By Jason Davis - WASHINGTON, DC (Aug 18, 2011) US Soccer Players -- The latest shot fired on the MLS Designated Players front is a doozy of signing by the LA Galaxy. Irish international, ex-Tottenham captain, and slightly aging striker Robbie Keane is now part of AEG’s somewhat desperate push for a title.
Between Keane’s signing, David Beckham, holding on to Landon Donovan, and the disappointing experiment of Juan Pablo Angel, the Galaxy have spent enough money to run a whole conference of teams.
Salary caps aren’t made to be broken, but they do have a lot of give if you press hard enough. Since bringing on Beckham, LA has never been satisfied playing the bang-divided-by-bucks game in which the rest of the League (minus one notable exception) engages. The Galaxy prefer to bulldoze their way to prominence.
Spending all that money means seeing narrowed eyes from everyone else. Was LA given a bit of extra slack to not only get Keane’s deal signed and delivered, but to move Juan Pablo Angel along to make room?
Perhaps, and there’s where LA’s big market status and cash happy ways get them a heavy dose scrutiny from partisans around the League. LA signs a high-priced DP like Robbie Keane - paying a substantial transfer fee especially by MLS standards - and it seems as though the rules in place regulating transfer windows and the like are thrown out the window. Maybe transfer windows, unlike salary caps, are made to be broken.
Not that they should be, and of course the Galaxy should be held to the same rules as everyone else when it comes to player acquisition. That has nothing to do with parity and everything to do with running a sporting competition fairly.
The overlap between Keane’s signing and Juan Pablo Angel moving across the hall to Chivas USA might be some sort of technical or spiritual violation, though the Galaxy gain no real advantage from it. That’s where all of the hand-wringing over flexible regulations has a rubber-meets-the-road moment. For all the “advantages” the big market clubs seem to get with their signings and rosters maneuvering in the DP Era, none if it has led to championship success.

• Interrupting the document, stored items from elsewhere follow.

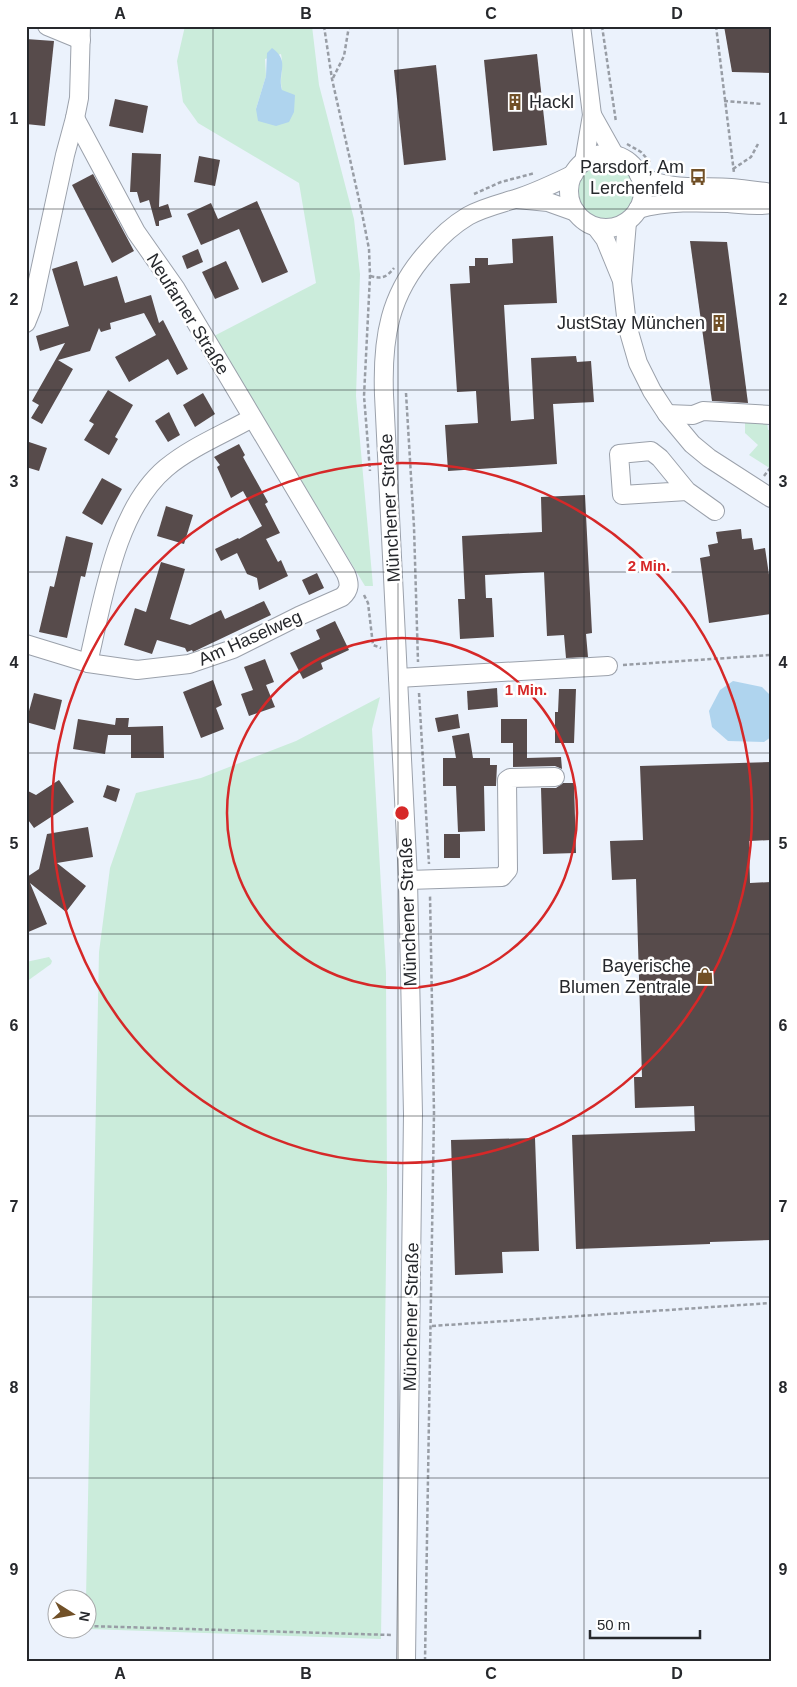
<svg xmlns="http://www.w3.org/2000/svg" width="797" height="1687" font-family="Arial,sans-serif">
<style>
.green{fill:#cbecdb;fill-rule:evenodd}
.water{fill:#afd4ee}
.building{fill:#574b4b}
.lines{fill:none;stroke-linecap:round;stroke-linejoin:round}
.minor-casing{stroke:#9ba1ab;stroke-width:20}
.path{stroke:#989da5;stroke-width:2.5;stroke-dasharray:4 2.5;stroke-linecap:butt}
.minor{stroke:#fff;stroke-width:18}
.grid{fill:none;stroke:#26282c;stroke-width:1;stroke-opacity:0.55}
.ring{fill:none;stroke:#d62828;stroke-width:2.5}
.labels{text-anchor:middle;stroke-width:5;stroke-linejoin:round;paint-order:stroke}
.poi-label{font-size:18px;fill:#26282c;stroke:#fff;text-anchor:end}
.street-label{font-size:18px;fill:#26282c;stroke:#fff}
.centre{fill:#d62828;stroke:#fff;stroke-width:2.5}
.ring-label{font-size:15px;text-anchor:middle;font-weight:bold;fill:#d62828;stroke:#fff;stroke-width:5;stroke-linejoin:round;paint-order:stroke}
.neatline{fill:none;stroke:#26282c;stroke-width:2}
.grid-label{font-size:16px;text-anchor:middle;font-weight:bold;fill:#26282c}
</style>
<rect width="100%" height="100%" fill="#ebf2fc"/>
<g class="green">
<path d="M185,26H312L319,85L354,219L360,274L356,396L373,586H365L214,336L316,283L299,183L198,123L183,102L177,61ZM281,54C284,69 279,77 282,90L256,109L266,76L265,59Z"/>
<circle cx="607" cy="191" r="29"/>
<path d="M767,421L768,430H771V469L749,455L758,445L745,433V423Z"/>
<path d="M380,697L372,729L386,973L387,1187L381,1639L88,1629V1600L86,1599L99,952L110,868L136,793L201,778L296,741Z"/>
<path d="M49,957L52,961L51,964L26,982V962Z"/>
</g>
<g class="water">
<path d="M272,48C291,62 277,72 282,90L295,95L294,112L289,122L276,126L258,121L256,109L266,76L267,53Z"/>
<path d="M733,681L762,687L771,696V737L764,742L728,741L712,727L709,711L720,690Z"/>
</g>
<g class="building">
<path d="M724,26H771V73L732,72Z"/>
<path d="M26,39L54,41L45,126L26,124Z"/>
<path d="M537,54L547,145L493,151L484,60Z"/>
<path d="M436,65L446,160L404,165L394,70Z"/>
<path d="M115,99L148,106L143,133L109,126Z"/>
<path d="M132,153L161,154L159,207L168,204L172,217L159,221V226H156L149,200L140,203L137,192H130Z"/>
<path d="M199,156L220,160L215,186L194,182Z"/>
<path d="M93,174L134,251L112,263L72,185Z"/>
<path d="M257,201L288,272L262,283L239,229L201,245L187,214L211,203L218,219Z"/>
<path d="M553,236L557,303L504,305L511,421L534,419L531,358L576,356L577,362L591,361L594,402L553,404L557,464L448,471L445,425L478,423L476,391L457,392L450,284L470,283L469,266H475V258H488V265L513,263L512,239Z"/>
<path d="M690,241L727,242L748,403L712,401Z"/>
<path d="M198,249L203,262L187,269L182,256Z"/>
<path d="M77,261L84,286L117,276L125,303L151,295L159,323L163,320L188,369L177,375L168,359L129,382L115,357L156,335L144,313L110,323L111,329L101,332L99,328L90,351L58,360L73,369L42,424L31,418L39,405L32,401L65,343L40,351L36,336L69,326L52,269Z"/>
<path d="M226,261L239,289L215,299L202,272Z"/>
<path d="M108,390L133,405L115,437L118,439L109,455L84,440L94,424L89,421Z"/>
<path d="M203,393L215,414L195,427L183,405Z"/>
<path d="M169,412L180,435L168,442L155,421Z"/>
<path d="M26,441L47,448L39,471L26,467Z"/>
<path d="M239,444L245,455L243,457L268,502L265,504L280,533L266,539L278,562L281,560L288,576L259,590L257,578L247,574L237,553L221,561L215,549L238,538L239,539L262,526L243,491L231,498L217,467L220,465L214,457Z"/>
<path d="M102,478L122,489L102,525L82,513Z"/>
<path d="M585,495L592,633L586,634L588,657L566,658L564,635L547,636L544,572L485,575L486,598H492L494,637L460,639L458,599H465L462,536L542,532L541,497Z"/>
<path d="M166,506L193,515L184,544L157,536Z"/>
<path d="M741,529L742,539L752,538L754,550L765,548L771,588V614L709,623L700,558L710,556L708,545L718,543L716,532Z"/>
<path d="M66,536L93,543L85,577L81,576L67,638L39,632L50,586L54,587Z"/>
<path d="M161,562L185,569L170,619L190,625L221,610L225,619L264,601L271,615L193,652L192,650L187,652L185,648L157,640L152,654L124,645L135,608L146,612Z"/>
<path d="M317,573L324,588L309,595L302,580Z"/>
<path d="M335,621L349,650L321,663L323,669L303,679L290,653L320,639L316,630Z"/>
<path d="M265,659L274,682L266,685L275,707L249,716L241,694L253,690L244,667Z"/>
<path d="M213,680L222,705L216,708L224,729L201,738L183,692Z"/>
<path d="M497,688L498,707L468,710L467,691Z"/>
<path d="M559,689H576L574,743H555V712H558Z"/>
<path d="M34,693L62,700L55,730L26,722Z"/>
<path d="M458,714L460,728L438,732L435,718Z"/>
<path d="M116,718H129L128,727L163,726L164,758H131V735H108L105,754L73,749L78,719L115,725Z"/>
<path d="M501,719H527V758L561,757L562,769L555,766L513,767V743H501Z"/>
<path d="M469,733L473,758H490V765H497L496,786H484L485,831L458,832L456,786H443V758H456L452,736Z"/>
<path d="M771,762V840L749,841L750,883L771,882V1240L710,1242V1244L576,1249L572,1135L695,1131L694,1106L635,1108L634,1077H642L636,879L612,880L610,841L643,840L640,766Z"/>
<path d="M59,780L74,802L34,828L26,817V790L36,795Z"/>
<path d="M563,783H574L576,853L543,854L541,788H556Z"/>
<path d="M107,785L120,789L116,802L103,797Z"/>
<path d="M88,827L93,857L57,863L86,886L66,912L30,883L47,924L26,933V875L27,877L39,869L47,834Z"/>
<rect x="444" y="834" width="16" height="24"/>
<path d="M535,1138L539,1251L502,1252L503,1273L455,1275L451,1140Z"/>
</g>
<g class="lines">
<g class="minor-casing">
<g id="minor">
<path d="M47,26L81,40"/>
<path d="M581,26L592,115L584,162"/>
<path d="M592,115L615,156"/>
<circle cx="606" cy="191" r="37"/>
<path d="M639,175C666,191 701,186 731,188C743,189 754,191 766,192L771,195"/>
<path d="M517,199L548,202L576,212"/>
<path d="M638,209C667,201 698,202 728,203C743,204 756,207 771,204"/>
<path d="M627,222L622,281L627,325L638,363L652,391L667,414L692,444L709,458L771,498"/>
<path d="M596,227L605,239L621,278"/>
<path d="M26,323L32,308L65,155L75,118L79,98L81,26"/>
<path d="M667,414L693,415L703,411L771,415"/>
<path d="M687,491L622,495L619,454L651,451L660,458L687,491L715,511"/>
<path d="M26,644L88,663L137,670L189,664L233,649L299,616L342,597C350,590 350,584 346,574L176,289L136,232L75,118"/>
<path d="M88,663C103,601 115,511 166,468C191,447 224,434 252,418"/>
<path d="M398,678L608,666"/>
<path d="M408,880L502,877L508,870L507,780L510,778L555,777"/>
<path d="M406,1661L413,1114L408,880L384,395C382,338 389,294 428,251C439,238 453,225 468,216C482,208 499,204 515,199C535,193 555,183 574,174"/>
</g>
</g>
<g class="path">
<path d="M324,26L332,79L362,213L369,249L370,276L364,396L370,471"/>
<path d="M602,26L616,122"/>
<path d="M716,26L734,173"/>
<path d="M333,78L344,56L349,26"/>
<path d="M724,101L762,104"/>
<path d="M627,144L641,152L650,162"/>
<path d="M733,169L751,157L758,144"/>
<path d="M474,194L501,182L535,173"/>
<path d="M370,276C382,279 386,278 394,268"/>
<path d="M406,393L414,527L418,662"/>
<path d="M764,476L771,467"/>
<path d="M364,595L368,603L373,645L381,648"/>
<path d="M623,665L771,655"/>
<path d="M419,693L429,864"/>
<path d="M432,1326L771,1303"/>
<path d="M88,1626L392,1635"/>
<path d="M425,1661L434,1113L430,895"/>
</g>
<use href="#minor" class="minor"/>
</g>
<path class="grid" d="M213,26V1661M398,26V1661M584,26V1661M26,209H771M26,390H771M26,572H771M26,753H771M26,934H771M26,1116H771M26,1297H771M26,1478H771"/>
<g class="ring">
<circle cx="402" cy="813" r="175"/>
<circle cx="402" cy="813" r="350"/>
</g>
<defs>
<g id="building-bare" transform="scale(1.35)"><path d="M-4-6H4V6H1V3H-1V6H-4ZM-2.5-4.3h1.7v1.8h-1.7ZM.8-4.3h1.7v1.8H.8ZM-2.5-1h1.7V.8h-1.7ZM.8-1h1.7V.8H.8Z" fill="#715027" stroke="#fff" stroke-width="2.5" paint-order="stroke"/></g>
<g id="bus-bare" transform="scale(1.35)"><path d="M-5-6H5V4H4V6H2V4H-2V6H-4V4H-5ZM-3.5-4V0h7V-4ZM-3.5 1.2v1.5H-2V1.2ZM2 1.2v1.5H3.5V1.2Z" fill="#715027" stroke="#fff" stroke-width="2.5" paint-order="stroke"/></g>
<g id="shop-bare" transform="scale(1.35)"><path d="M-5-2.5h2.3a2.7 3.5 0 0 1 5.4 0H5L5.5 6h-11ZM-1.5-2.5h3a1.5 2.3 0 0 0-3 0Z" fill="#715027" stroke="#fff" stroke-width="2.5" paint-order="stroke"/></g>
</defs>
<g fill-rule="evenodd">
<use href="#building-bare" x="515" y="102"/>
<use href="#bus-bare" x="698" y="177"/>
<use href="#building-bare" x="719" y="323"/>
<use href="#shop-bare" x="705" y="976"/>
</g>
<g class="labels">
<g class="poi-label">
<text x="529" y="108" text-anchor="start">Hackl</text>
<text x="684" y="173">Parsdorf, Am<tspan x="684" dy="21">Lerchenfeld</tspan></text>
<text x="705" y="329">JustStay München</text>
<text x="691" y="972">Bayerische<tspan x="691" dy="21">Blumen Zentrale</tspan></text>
</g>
<g class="street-label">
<text transform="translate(188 314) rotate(58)" y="6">Neufarner Straße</text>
<text transform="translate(390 508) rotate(-93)" y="6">Münchener Straße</text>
<text transform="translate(250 638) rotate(-24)" y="6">Am Haselweg</text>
<text transform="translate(408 912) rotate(-92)" y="6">Münchener Straße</text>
<text transform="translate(411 1317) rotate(-89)" y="6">Münchener Straße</text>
</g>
</g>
<circle cx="402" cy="813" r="8" class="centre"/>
<g class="ring-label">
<text x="649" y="571">2 Min.</text>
<text x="526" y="695">1 Min.</text>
</g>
<rect width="797" height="1687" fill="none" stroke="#ffffff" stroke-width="55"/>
<g transform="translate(72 1614) rotate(101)"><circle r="24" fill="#ffffff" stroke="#a8a9ab"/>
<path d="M0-4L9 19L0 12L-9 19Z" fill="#715027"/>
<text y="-8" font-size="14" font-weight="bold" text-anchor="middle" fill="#26282c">N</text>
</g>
<path d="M590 1630v8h110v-8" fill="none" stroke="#26282c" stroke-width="2.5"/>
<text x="597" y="1630" font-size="15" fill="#26282c" stroke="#ffffff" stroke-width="4" paint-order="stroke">50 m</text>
<rect x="28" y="28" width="742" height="1632" class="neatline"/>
<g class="grid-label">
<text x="120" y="19">A</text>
<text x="306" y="19">B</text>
<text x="491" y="19">C</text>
<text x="677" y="19">D</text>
<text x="14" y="124">1</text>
<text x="783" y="124">1</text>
<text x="14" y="305">2</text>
<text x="783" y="305">2</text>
<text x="14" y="487">3</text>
<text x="783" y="487">3</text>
<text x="14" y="668">4</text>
<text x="783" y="668">4</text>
<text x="14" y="849">5</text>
<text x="783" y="849">5</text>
<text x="14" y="1031">6</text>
<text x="783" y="1031">6</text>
<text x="14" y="1212">7</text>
<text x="783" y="1212">7</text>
<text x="14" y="1393">8</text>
<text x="783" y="1393">8</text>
<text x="14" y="1575">9</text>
<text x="783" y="1575">9</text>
<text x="120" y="1679">A</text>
<text x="306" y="1679">B</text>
<text x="491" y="1679">C</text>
<text x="677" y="1679">D</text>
</g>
</svg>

Let's make it clear. Any questions as to whether LA or anyone else is given preferential treatment is down to the League’s inability to properly communicate what the rules actually are.
MLS, more than any league in the world - with the possible exception of Australia’s A-League - is in a constant state of flux. It has to be in order to give itself a fighting chance at growing and improving at a clip that will further entrench it in America, keep it relevant on the international stage despite its handicaps, and satisfy a fan base always anxious for the next step. Either you forgive some obfuscation over the murky rules in light of those complications, or you don’t. MLS as an organization appears willing to live with accusations that are not easily dismissible, trading freedom to maneuver for the total trust of their fans.
All that change means clubs must overhaul their approach at irregular intervals, lest they get passed by.
The Galaxy's chosen method, also echoed in New York by Red Bull, is to throw money at the problem, no real change necessary. Intent to go to the furthest reaches the rules allow, the Galaxy have eschewed bargain hunting for big names. They’re paying them the salaries it takes to get them to play here, and have pushed their chips in on a good hand that is nonetheless far from a sure winner.
LA is zero for four in the championship hunt since Beckham arrived. MLS champions during those seasons include frugal outfits like RSL, Columbus, and Colorado. All that money and perceived preferential treatment hasn’t amounted to anything more than one runner-up finish and one Supporters Shield for LA.
Call it the saving grace.
If indeed MLS is letting LA get away with just a little bit more than everyone else for reasons like the visibility of the club, the size of the market, or a debt owed to Phil Anschutz, then thank goodness for the playoffs. Spending your way to a title is the way of the world, but MLS has so far been immune. If LA does breakthrough in 2011, will that mean the end of sacrosanct parity and the dawn of a new top-heavy era? Probably not. Might it mean more fudging of rules that aren’t necessarily solid anyway? I’ll get back to you on that.
The price of progress - running a competition that never stays the same from year to year - means having to put up with these types of questions. MLS is better for having Robbie Keane, no matter what LA’s detractors might say, but by no means does his signing guarantee the Galaxy anything in 2011 or beyond. Come November, if LA comes up short in their quest for a title, few will remember that they might have been given a little leeway to finish their transactions in August.
LA gets the scrutiny - and the supposed special treatment - because they’re the one pushing League boundaries. They have the cash, the wherewithal, and the drive to do things other clubs in the League just won't. Operating outside of the usual and accepted, it’s easy to imagine MLS is holding them to a different set of rules than everybody else. Why wouldn't they?
Still, for LA it's proven extremely difficult to actually win an MLS Cup. That means their method is suspect, so far unable to answer a substantial 'why?' Why not LA, and how are these lower budget teams beating them in the playoffs? For all the money involved, the Galaxy has shown one inarguable fact. It's tough to win a title in Major League Soccer.